I finally finished my new columns. I just have to make and attach the signs I will be putting under the light fixture. Thanks to seeing some of others ideas I think they came out well and will be very useful. I will probably add a in wall speaker to them by next year. Right now I have three light fixtures in each column. One two bulb flood light fixture inside to light up the top.(picture was taken with only one red flood installed because I was too lazy to go up in crawl space to get lights down from last halloween) One front lamp fixture to light up sign I will soon be making. And the eye ball light that adjusts so I can shoot light onto my cemetary.


----------



## Ghostess (Aug 21, 2005)

Nice work!


----------



## Lady Nyxie (Aug 30, 2006)

Great job!


----------



## spideranne (Jul 17, 2006)

Nice job, especially like the lighting. Everyone seems to be working on columns this year and they all are so unique, it's great.


----------



## beelce (Jul 21, 2007)

Looks great....nice work


----------



## cerinad (Jun 23, 2008)

Very Nice!!!


----------



## Black Cat (Aug 20, 2005)

I like those, very nice touch with the extra lighting.


----------



## turtle2778 (Jul 9, 2006)

Excellent job!!


----------



## Aelwyn (Jul 7, 2008)

Love them!


----------



## Lilly (Jun 13, 2006)

those are nice...
good job on the lighting too


----------



## Hellvin (Jul 6, 2008)

Nice work


----------



## kciaccio (Jul 27, 2007)

Thanks!
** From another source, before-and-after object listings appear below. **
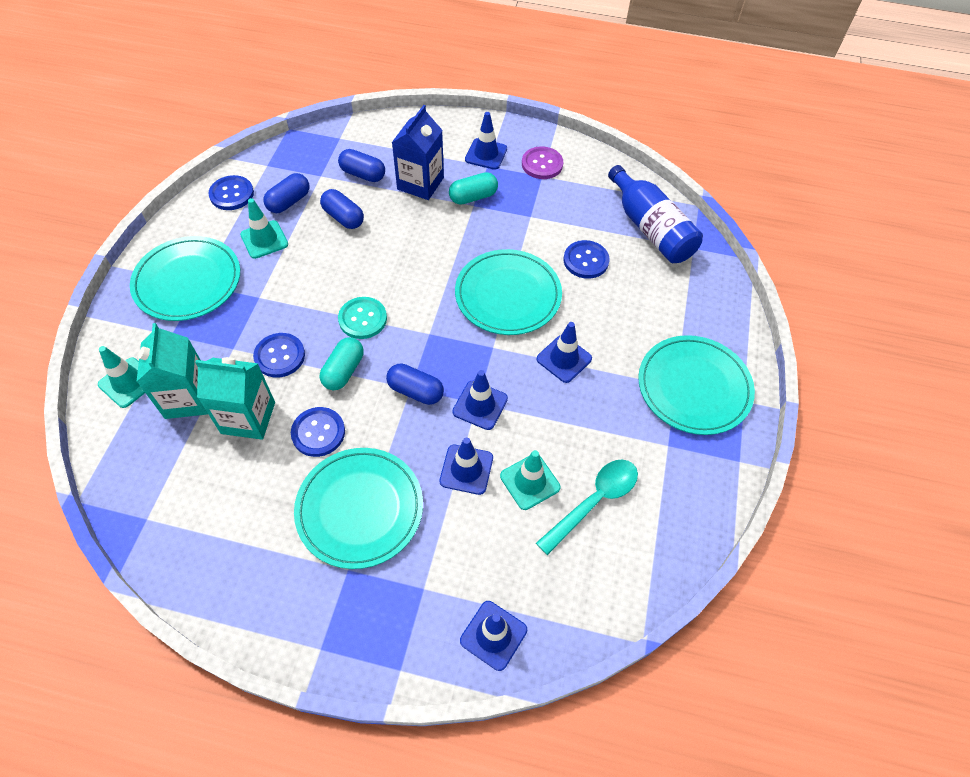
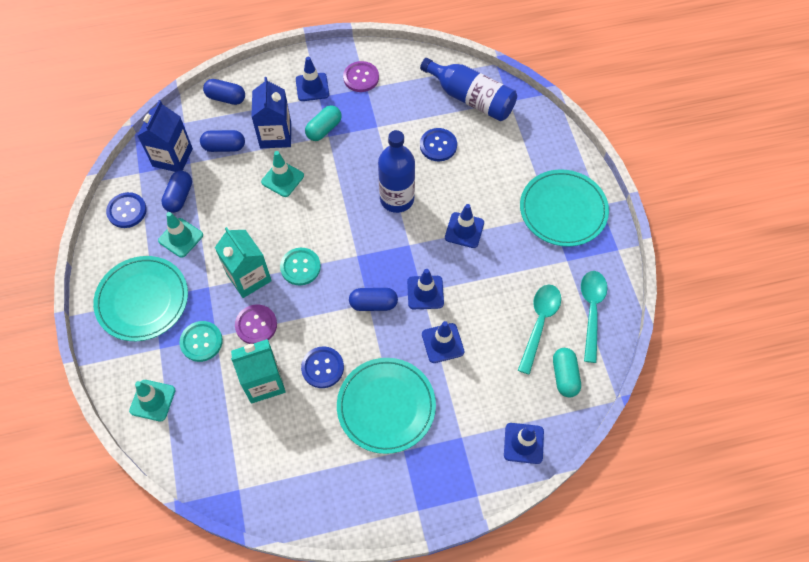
camera: 25 degrees left, 5 degrees up
turquoise carton [136,323,208,419] -> turquoise carton moved to [215,227,272,298]
blue button [253,333,305,378] -> purple button [235,305,277,344]
blue capsule [320,189,364,229] -> blue capsule moved to [203,79,245,105]
turquoise capsule [320,337,364,390] -> turquoise capsule moved to [553,348,581,398]
turquoise plate [455,249,562,335] -> blue bottle [378,130,415,213]
turquoise traffic cone [500,450,560,510] -> turquoise traffic cone moved to [261,151,304,197]
none -> blue carton [137,100,193,172]
none -> turquoise button [179,321,223,362]
none -> turquoise spoon [581,271,607,363]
You might have given me enough incentive to make a third one now!


----------



## dynoflyer (Oct 8, 2006)

Very nice! Is the top open, where the red flood is shining? Could you plumb it for a small fog machine and a chiller? Might be cool to see red fog coming out. 

Really great work!


----------



## kciaccio (Jul 27, 2007)

My thoughts exactly, I used screen material around the sides for that very reason.


----------



## Spider Rider (Nov 8, 2006)

Those are nice. It should look creepy with chilled fog dripping down the sides. Great idea kciaccio!


----------